Aumenti fino al 42% per la zona blu Decisione nell’aria Commercianti divisi
RIVAROLO CANAVESE
Basta toccare la sosta a pagamento per riaccendere una miccia che in città non si è mai davvero spenta. Con l’inizio del nuovo anno è entrato in vigore l’aumento delle tariffe della zona blu e il provvedimento ha subito acceso il dibattito nel centro cittadino. Questa volta, però, a dividersi non sono solo cittadini e amministrazione: anche il fronte dei commercianti appare spaccato.
Dal 2 gennaio 2026 e fino al 23 novembre, salvo eventuali proroghe, la tariffa oraria nelle aree di sosta a pagamento nei giorni feriali, dalle 8.30 alle 12.30 e dalle 14.30 alle 19, è salita a 80 centesimi l’ora, con un aumento di dieci centesimi (+14 per cento) e un minimo di 50 centesimi. L’adeguamento riguarda tutto il cuore della città, da corso Indipendenza a corso Torino, da corso Italia a via Ivrea, passando per via San Francesco, viale Flavio Berone, via Palestro e piazza Sacchi. Nello stesso periodo, in piazza Aimone Chioratti, nel tratto dal civico 2 al 13, la tariffa arriva invece a un euro all’ora: il 42 per cento in più.
Un aumento che ha colto di sorpresa molti automobilisti e che ha riaperto un confronto mai sopito. Tra i commercianti c’è chi guarda all’aumento con forte preoccupazione: «In una fase in cui famiglie e consumatori sono costretti a fare i conti con rincari e rinunce, chiedere qualche centesimo in più rischia di allontanare ulteriormente la clientela dal centro».
Il timore è quello di rendere ancora meno attrattivo lo shopping di prossimità.
Ma c’è anche un fronte opposto, più pragmatico, che difende la funzione stessa della zona blu: «La sosta a pagamento non è mai stata popolare, ma serve a garantire il ricambio. Se le auto restano parcheggiate davanti ai negozi dalla mattina alla sera, i clienti di passaggio non trovano posto e il commercio ne risente».

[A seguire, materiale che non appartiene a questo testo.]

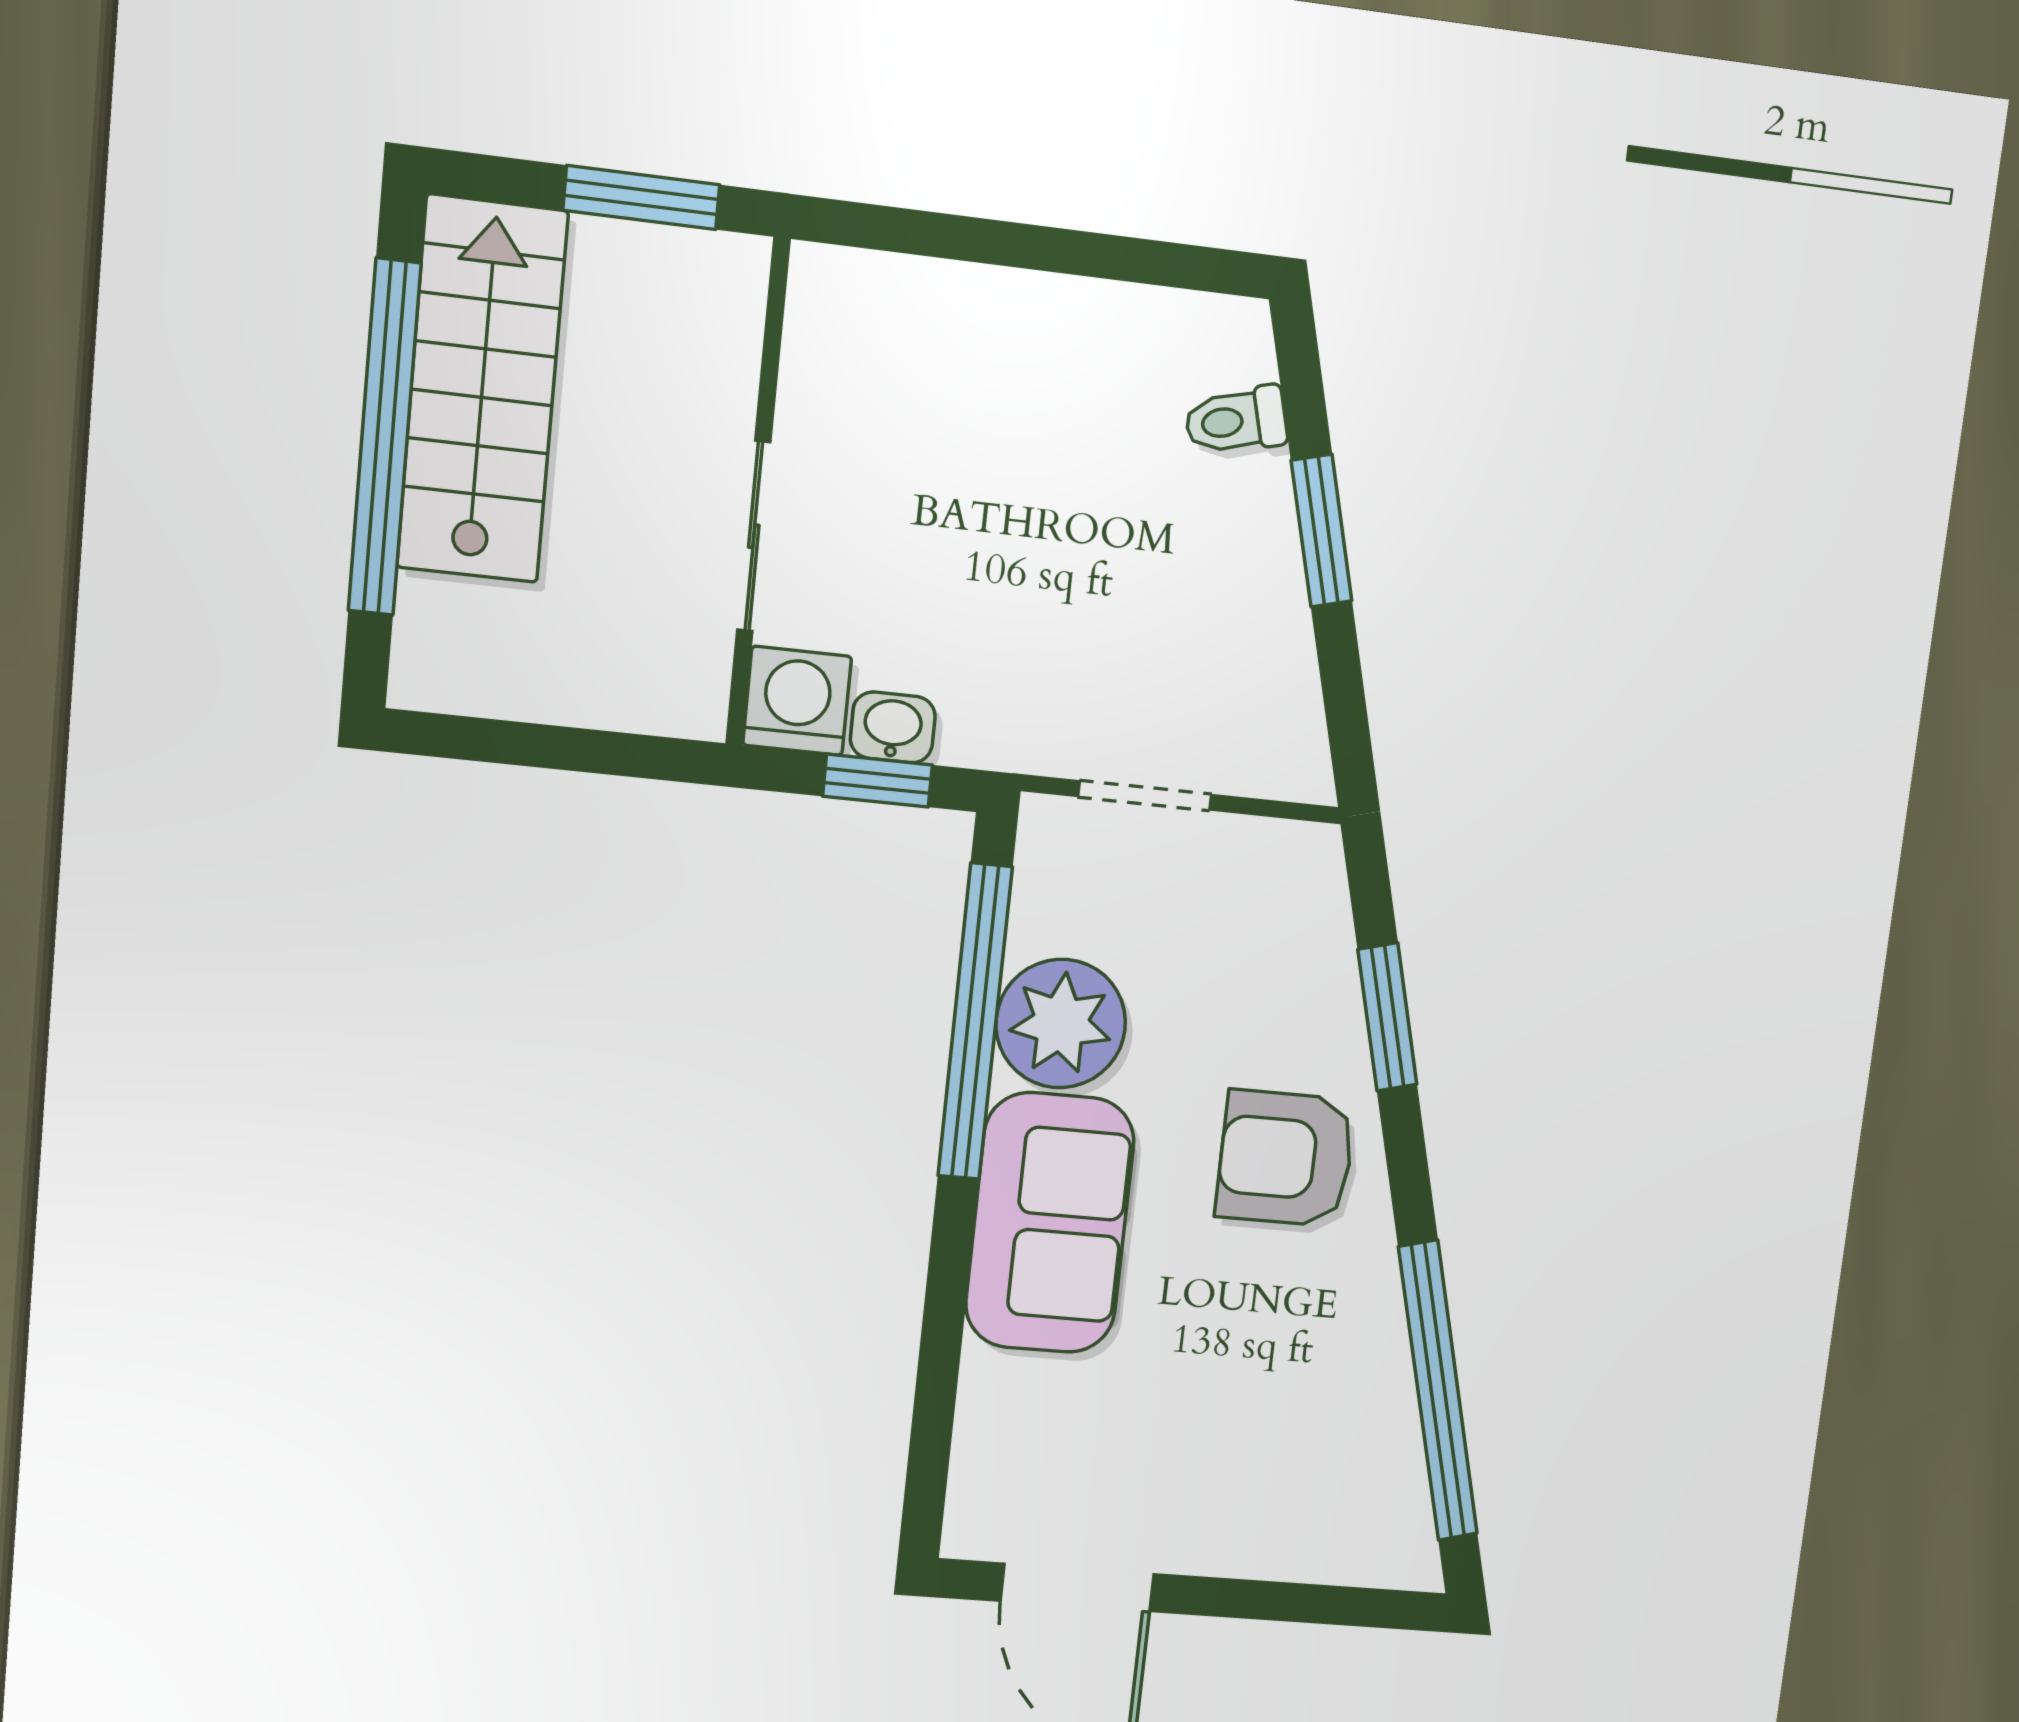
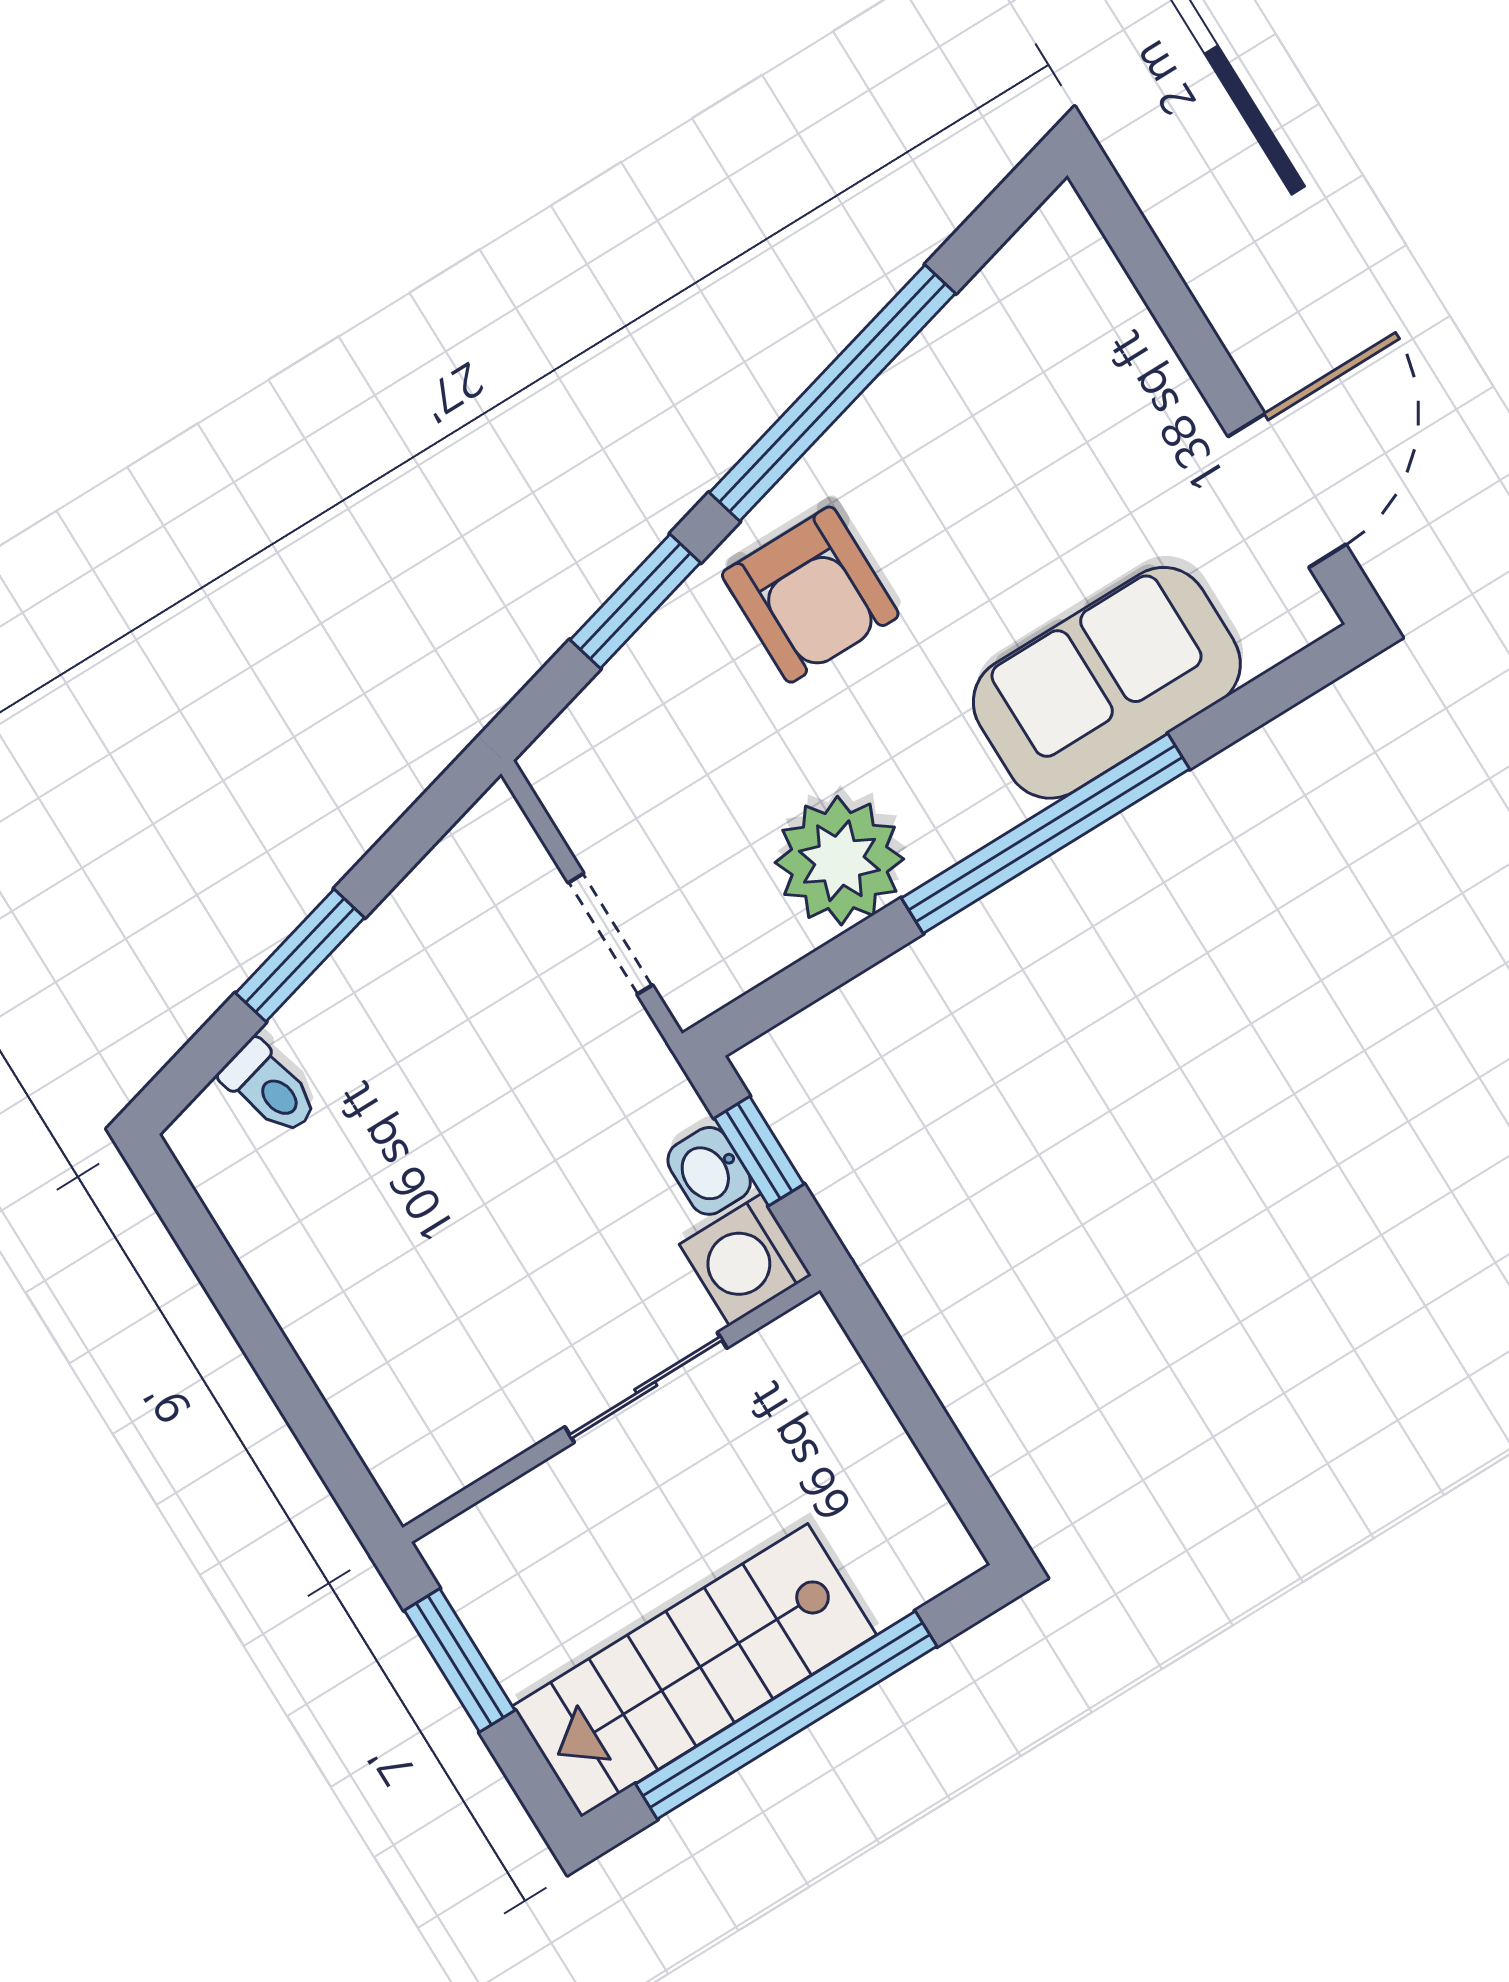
window: (975, 1022) -> (1046, 834), moved
sofa: (1050, 1223) -> (1107, 683), moved
window: (1438, 1391) -> (832, 393), moved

In questa lettura, la zona blu resta uno strumento per assicurare accessibilità e movimento. Dal Comune arriva una linea politica netta. Il sindaco Martino Zucco Chinà rivendica la scelta come parte di una visione più ampia: «Rivarolo è una città di servizi e il nostro impegno è mantenerli di qualità, migliorandoli dove possibile. Questo richiede piccoli sacrifici, ma sempre misurati e senza gravare in modo diretto sulle tasche dei cittadini».
Il primo cittadino inquadra il provvedimento anche nel confronto con altre realtà simili: «Ci siamo rapportati a città come Ivrea, Chivasso e Ciriè, che hanno uno sviluppo commerciale e urbano paragonabile al nostro. Gli aumenti sono stati calibrati restando al di sotto dei loro standard medi, con un’attenzione particolare al commercio». E chiarisce l’obiettivo pratico della misura: «La priorità è liberare i posti auto e garantire la rotazione. In piazza Chioratti, ad esempio, vogliamo favorire le soste brevi per assicurare una continua disponibilità di parcheggi».
Una spiegazione che chiarisce l’impostazione dell’amministrazione, ma che non spegne il confronto.
Perché a Rivarolo la zona blu non è mai stata un tema neutro: negli anni ha acceso scontri politici e polemiche feroci verso giunte di ogni colore.
Dietro gli 80 centesimi non c’è solo una tariffa, ma un’idea di centro, di commercio e di città. Una discussione che ciclicamente torna e che ancora una volta riporta Rivarolo a interrogarsi sul futuro del suo cuore urbano.